Jerry Lundegaard (William H. Macy) is an incompetent manager of a Minneapolis Oldsmobile dealership, desperate for money. He hires two men, Carl (Steve Buscemi) and Gaear (Peter Stormare), to kidnap his wife and demand a costly ransom from Jerry's father-in-law (Harve Presnell). Things go more awry when they get tangled in a series of murders on their way to North Dakota, forcing local officer Marge Gunderson (Frances McDormand) to investigate.

I exalt the Coen brothers, and believe they do a fabulous job creating strong characters in their films; this is particularly evident with the character of Marge Gunderson. Perhaps I am biased because I adore Frances McDormand, but Marge may be one of my favorite characters of all time. Although the plot is quite literally about kidnapping, bribery, and murder, I am rendered blind to the chaos by everyone's unfailing politeness. The film's portrayal of stereotypical midwestern charm masks the enormity of the crimes committed. You betcha I can't stop using Minnesotan slang after watching Fargo, don’t cha’ know.


August

Cliche? Maybe! Regardless, if The Thing doesn’t leave you feeling chilled to the bone then sorry to say but you are the titular thing!

John Carpenter’s bottle thriller isn’t particularly complex: a research team in the middle of Antarctica is plagued by an unknown murderous force that turns everyone against each other. Soon enough, nobody can trust each other as they are picked off one by one in the dead of night with the wind whistling behind them. Elsewhere, this plot may be boring, but The Thing’s simplicity is its greatest weapon as Carpenter slowly encases the viewer in a claustrophobic nightmare.

As for the frigid feeling I get whenever I watch it, sure, one can easily attribute it to the icy climate that the crew is surrounded by, captured in all of its terror and beauty by Dean Cundey. But it’s much more than that. Even in the station halls, there’s a growing alienation to the film that is one of if not the main reason the crew turns around each other, going so far as to sew the same doubts in the audience. But, maybe that’s just me, because each watch, I can’t stop looking at everybody and everything with fear.

In a genre that can run stale fast, Carpenter never lets a moment become dry. He instills the fear of the unknown in every frame. Empty corners bear secrets that we may never discover, and the morning may never come.


Lydia

I watched Let the Right One In (2008) as part of one of my 10 Films, 10 Countries, 10 Days series. I didn’t know much about the film other than that it had to do with vampires, and that its iconic child-behind-a-frosty-glass-window poster was one of the most unsettling I’ve ever seen.

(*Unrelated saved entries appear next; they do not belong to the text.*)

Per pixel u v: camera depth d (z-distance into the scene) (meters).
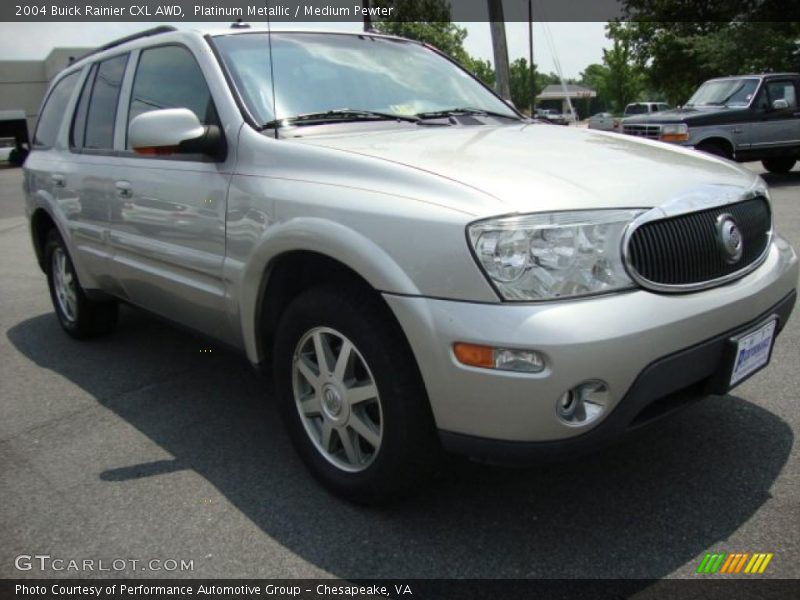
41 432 3.45
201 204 3.05
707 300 2.29
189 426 3.45
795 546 2.29
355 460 2.61
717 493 2.61
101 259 4.02
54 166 4.50
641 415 2.27
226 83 3.09
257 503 2.72
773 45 24.14
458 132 3.09
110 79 4.10
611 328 2.05
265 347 2.97
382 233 2.26
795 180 12.47
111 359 4.49
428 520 2.55
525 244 2.06
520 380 2.03
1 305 6.14
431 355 2.15
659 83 31.31
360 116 3.21
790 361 3.80
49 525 2.62
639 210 2.23
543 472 2.82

Let the Right One In follows an intellectual but morose little boy named Oskar who lives in a bitter cold town in Sweden. He is socially isolated at school and left up to his own devices by his mother. While hanging around outside one night, he meets another child, Eli, who appears to be his age. They become companions in secret, as Eli is, most peculiarly, only around at night. Slowly, as Oskar becomes more implicated in Eli’s life, Eli reveals their true identity to him.

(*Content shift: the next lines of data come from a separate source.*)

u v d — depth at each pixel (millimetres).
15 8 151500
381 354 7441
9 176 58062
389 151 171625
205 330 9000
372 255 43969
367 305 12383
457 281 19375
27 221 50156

The original book is apparently even more disturbing than the film, which finds an unusual mix of sweetness and gore. The perpetually dark Swedish town is offset by its snowy exterior, providing an eerie landscape for Eli’s bloodlust. It’s also rather melancholy, in seeing that Oskar is so isolated and neglected that he is willing to give everything up for the first person who treats him kindly. The film pairs Oskar’s naive disposition with a sense of imminent danger, as thoroughly unsettling as it is pitiable. Its ending leaves behind a feeling of amused disbelief followed by deep discomfort.

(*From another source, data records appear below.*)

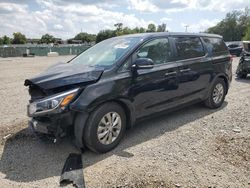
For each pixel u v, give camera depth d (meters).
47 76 4.46
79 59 5.58
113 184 3.62
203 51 6.42
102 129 4.45
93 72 4.52
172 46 5.70
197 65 6.10
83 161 4.25
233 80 11.66
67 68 4.88
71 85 4.28
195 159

Even without its frigid setting, Let the Right One In inspires fear for its poor, disturbed protagonists who cannot fit into society. It left me dangerously distrusting of adults who were unable to care for Oskar and Eli. It’s an invasive film that lingers in your thoughts long after the runtime. It just makes me shiver.


Tyler

No villain has given me the chills quite as much as Terence Fletcher. He’s a man that pushes people to the breaking point without hesitation. When we first meet him in Whiplash (2014), it’s made clear that his idea of instruction involves treating whoever he’s working with as lesser than him. We warm up to him at the start, until Andrew’s first rehearsal in Shaffer’s studio jazz band when we see Fletcher as a ruthless, menacing teacher. From yelling at a shy student for being out of tune to nearly decapitating Andrew with a chair, Fletcher gets under everyone’s skin.

What makes this character work so well is J.K. Simmons’ performance in the role, which earned him a very deserving Oscar win. Simmons perfectly portrays the psychoticism of the character, leaving the audience guessing whether he’ll straight up kill someone or just drive them to go off the deep end. However, the most unique thing about Fletcher is his coldness. Some viewers may argue that his methods are beyond extreme and that he’s truly a mad man. On the contrary, some can say that he’s doing nothing wrong and only trying whatever it takes to make the next great jazz musician.

Director Damien Chazelle penned the script and forces audiences to ask themselves if Fletcher was right or wrong. Chazelle’s also given more wiggle room with the character here as Whiplash was originally a 15-minute short film (with Simmons in the role of Fletcher). Regardless of what you think of Terence Fletcher and his methods, there is no doubt that he is one of the most brutally cold characters ever put to screen.


Raghav

Perhaps, in Tokyo Twilight (1957), the effects of the winter season are portrayed quite simply: the characters wear masks, sit close to the fire, and bundle themselves up before going outdoors. Still, there is this palpable chill in the air, a feeling so cold that it might as well be seeping through the screen. For a director whose works so often utilize the changing seasons as a way to observe the passage of time, the wintery setting of his last black-and-white film remains a true anomaly in Yasujiro Ozu’s catalog. For all his dramas in-miniature, however, Tokyo Twilight might be Ozu’s one true tragedy, as perhaps the darkest, most deeply sad film the man ever made.

Like most of his other films, Tokyo Twilight is a study of families; more abstractly, it’s a tale of mothers and daughters, of secrets and lies, and of loneliness in modernity, documenting the hardships of a family amidst the generational shifting of post-war Japan. None of this is new territory for Ozu, but Tokyo Twilight is far grimmer in its outlook. It is a deeply somber moral tale about abandonment, carrying itself with the poetic weight of a gaping hole in the heart.

Still, because this is an Ozu movie, all of this is conveyed with a featherlight touch. It’d be so easy for a film like Tokyo Twilight to swerve into the melodrama; instead, the jolt of tragedy is delivered in ellipsis and unraveled through subsequent conversations, the sort of thing that suggests more of an interest in the aftermath than the actual event. Visually, the touch remains, even if the immaculately constructed pillow shots and cozy low-to-the-floor angles are turned onto the outer margins of post-war Tokyo, rendering the city similarly to how his contemporary, Akira Kurosawa, would in films like Stray Dog or Drunken Angel. It’s a film where smoke fills the mahjong parlors, where empty bottles and vessels adorn the foregrounds and backgrounds of several shots, where even the light of the lanterns can’t bring warmth to the freezing cold.